Sur le caractère de Michel-Ange, Condivi confirme le jugement du gonfalonier: «Comme il arrive à ceux qui s’adonnent à la vie contemplative, il était timide, sauf lorsqu’il avait un juste sujet d’indignation, et qu’on faisait tort ou injure à lui ou aux autres. Alors, il avait plus de courage que ceux qui sont tenus pour courageux. Dans les circonstances ordinaires il était très patient.»

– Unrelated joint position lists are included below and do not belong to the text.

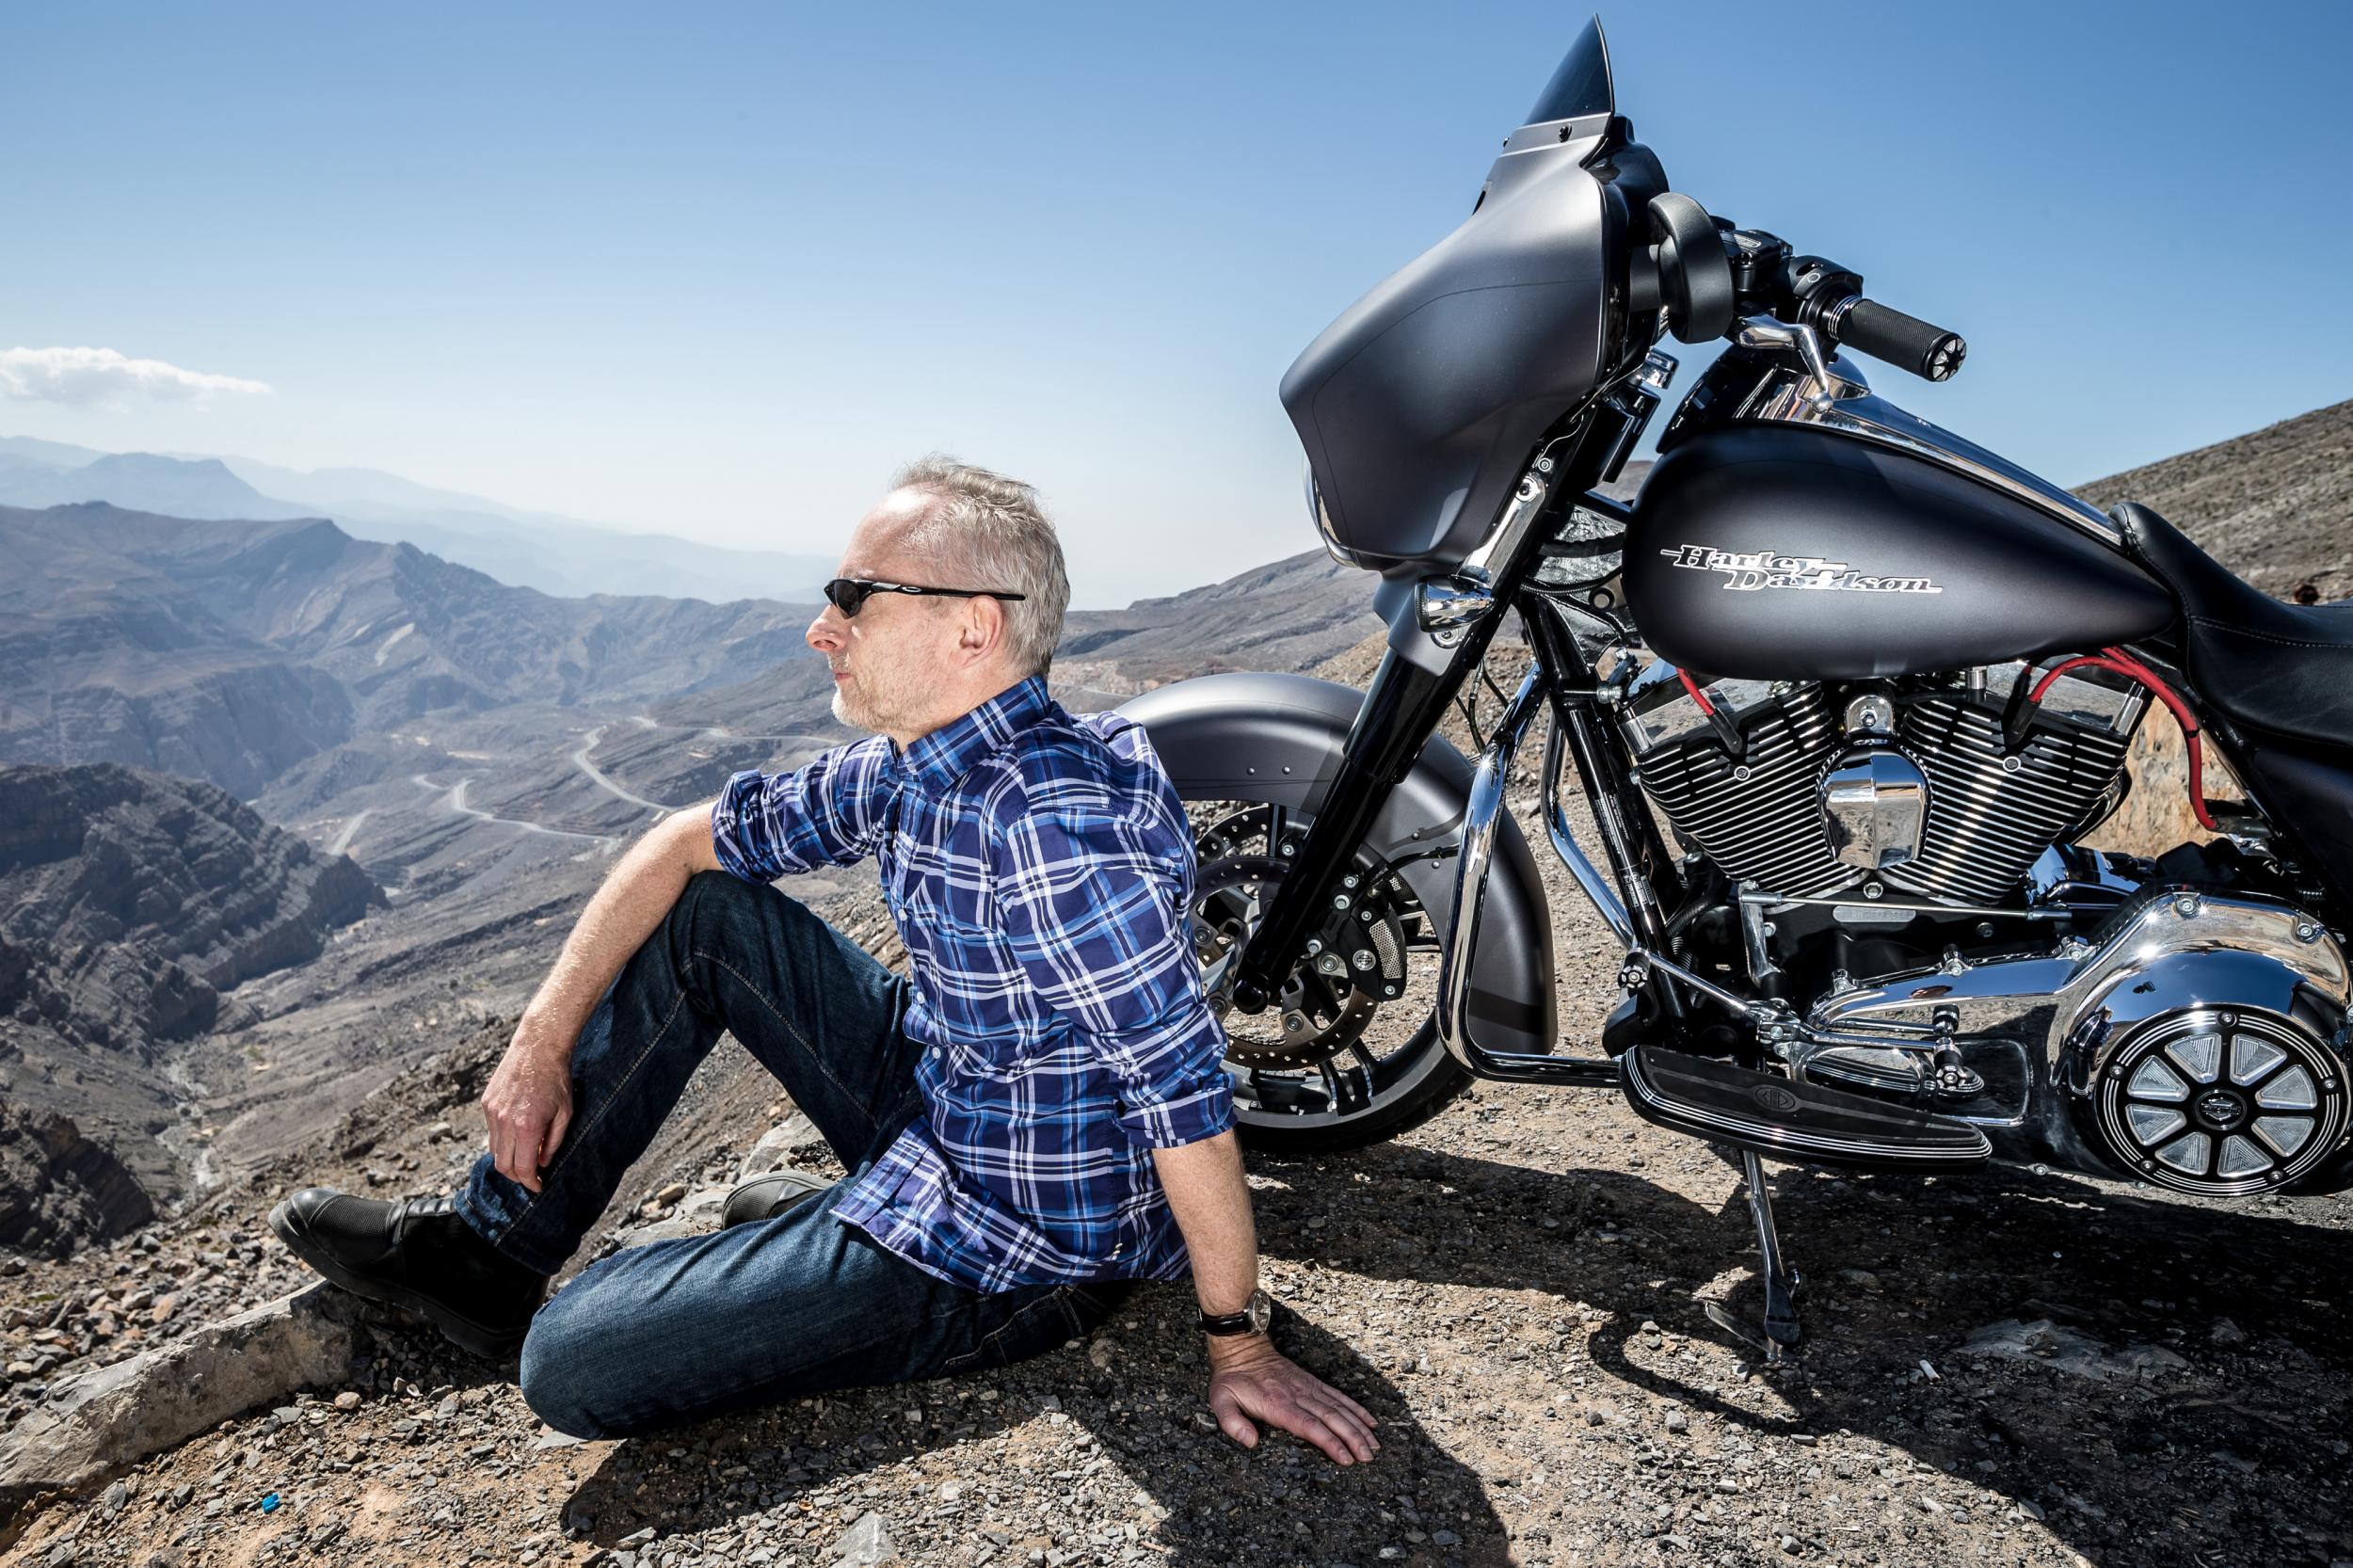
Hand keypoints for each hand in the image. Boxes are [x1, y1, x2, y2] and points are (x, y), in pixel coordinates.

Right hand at [480, 1014, 575, 1194]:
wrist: (537, 1048)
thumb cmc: (557, 1079)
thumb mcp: (565, 1113)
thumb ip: (553, 1142)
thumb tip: (543, 1163)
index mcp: (527, 1127)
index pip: (523, 1168)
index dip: (530, 1182)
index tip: (538, 1187)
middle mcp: (505, 1122)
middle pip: (503, 1165)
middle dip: (517, 1176)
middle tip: (531, 1176)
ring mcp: (492, 1112)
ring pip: (494, 1150)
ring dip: (508, 1159)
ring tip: (524, 1156)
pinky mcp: (486, 1103)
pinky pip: (491, 1132)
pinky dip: (502, 1140)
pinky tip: (517, 1135)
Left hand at [1205, 1334, 1379, 1464]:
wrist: (1242, 1347)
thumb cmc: (1231, 1379)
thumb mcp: (1220, 1400)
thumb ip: (1233, 1422)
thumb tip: (1251, 1442)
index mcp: (1278, 1404)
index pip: (1310, 1426)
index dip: (1330, 1442)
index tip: (1346, 1458)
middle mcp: (1298, 1395)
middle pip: (1331, 1419)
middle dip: (1353, 1439)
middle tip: (1368, 1457)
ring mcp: (1307, 1387)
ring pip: (1339, 1408)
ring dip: (1358, 1426)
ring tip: (1374, 1444)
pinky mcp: (1312, 1382)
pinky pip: (1337, 1396)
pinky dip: (1355, 1408)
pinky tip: (1370, 1421)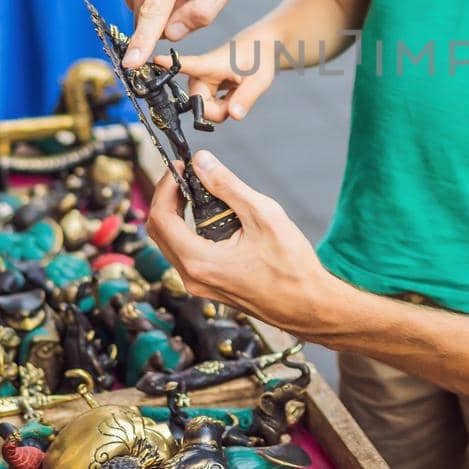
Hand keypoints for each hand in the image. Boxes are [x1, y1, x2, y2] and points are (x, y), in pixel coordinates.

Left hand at [147, 151, 349, 334]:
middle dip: (168, 198)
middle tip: (186, 176)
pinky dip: (190, 230)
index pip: (161, 218)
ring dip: (178, 214)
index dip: (165, 187)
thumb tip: (201, 161)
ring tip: (200, 191)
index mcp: (199, 262)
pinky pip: (187, 254)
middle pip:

Condivi fait un récit pathétique de la rencontre de Jules II et du sculpteur:

«Michel-Ange, étant arrivé le matin à Bologne, alla à San Petronio entendre la messe. Il y rencontra des palefreniers du Pape qui le reconnurent et le conduisirent devant Sa Sainteté. Le pape était à table, dans le palais des Seize. Lorsqu’il le vit en sa présence, il lui dit avec un visage indigné :

«— Tu avais à venir nous trouver, et tu as attendu que nous allassions à ta recherche.

«Michel-Ange plia le genou, et d’une voix ferme et calme, ayant élevé la voix, il s’excusa, expliquant qu’il avait agi non par méchanceté, mais par amour-propre, et qu’il n’avait pas pu supporter d’être chassé. Le pape, la tête basse, sans répondre, paraissait fort troublé. Un évêque, chargé par Soderini d’excuser Michel-Ange, s’interposa:

«— Que votre Sainteté lui pardonne. Il a péché par ignorance. Ces artistes sont tous pareils...

«Le pape, alors, répondit violemment à l’évêque:

«— Tu dis des sottises, que je ne dis pas, moi! C’est toi qui es l’ignorant. Tu l’insultes!... va-t’en au diable!...

«Comme l’évêque ne s’en allait pas, les domestiques le mirent dehors à grands coups de poing. Le pape, ayant ainsi essuyé sur son subalterne la plus grande partie de son courroux, fit approcher Michel-Ange, lui pardonna, lui donna sa bénédiction, et lui enjoignit de ne pas quitter Bologne avant d’avoir reçu ses ordres. Au bout de peu de temps, il le fit venir et lui commanda sa statue, qu’il voulait mettre sur le frontispice de San Petronio.»

A ces mots, Michel-Ange se récusa, disant qu’il n’entendait rien à la fonte du bronze. Il dut l’apprendre, et il se mit aussitôt à l’œuvre. Ses tentatives furent d’abord infructueuses. Il s’acharna au travail. «J’ai à peine le temps de manger, écrivait-il à son frère (novembre 1507). Je vis dans la plus grande incommodité ; je ne pense à rien autre qu’à travailler nuit et jour; j’ai enduré de telles souffrances, et j’en endure de telles, que je crois que si j’avais à faire la statue une seconde fois, ma vie n’y suffirait pas; c’est un travail de géant.»

Au bout de seize mois, il terminait cette statue, trois fois grande commme nature. Le pape, avant de repartir pour Bologne, vint en voir le modèle. Michel-Ange lui demanda s’il pouvait placer un livre, dans la main gauche.

«— Comment! un livre? se récria Jules II. Je ne suis pas un lettré, moi!... Tu y placeras une épée. Dis-moi, est-ce que ta statue donne la bénédiction ou la malédiction?

«— Saint Père, elle menace le peuple pour le cas où il ne serait pas sage...»

En 15 11, le peuple de Bologne, dans un de ses accès de guerre civile, la brisa, sur la grande porte de San Petronio. Le duc Alphonse de Ferrare en acheta les morceaux, pour en fabriquer une pièce d’artillerie qu’il nomma la Julienne. On ignore ce qu’en est devenue la tête, que le peuple, à son insu, avait épargnée, et que le duc Alphonse avait, pendant quelques années, conservée dans son cabinet.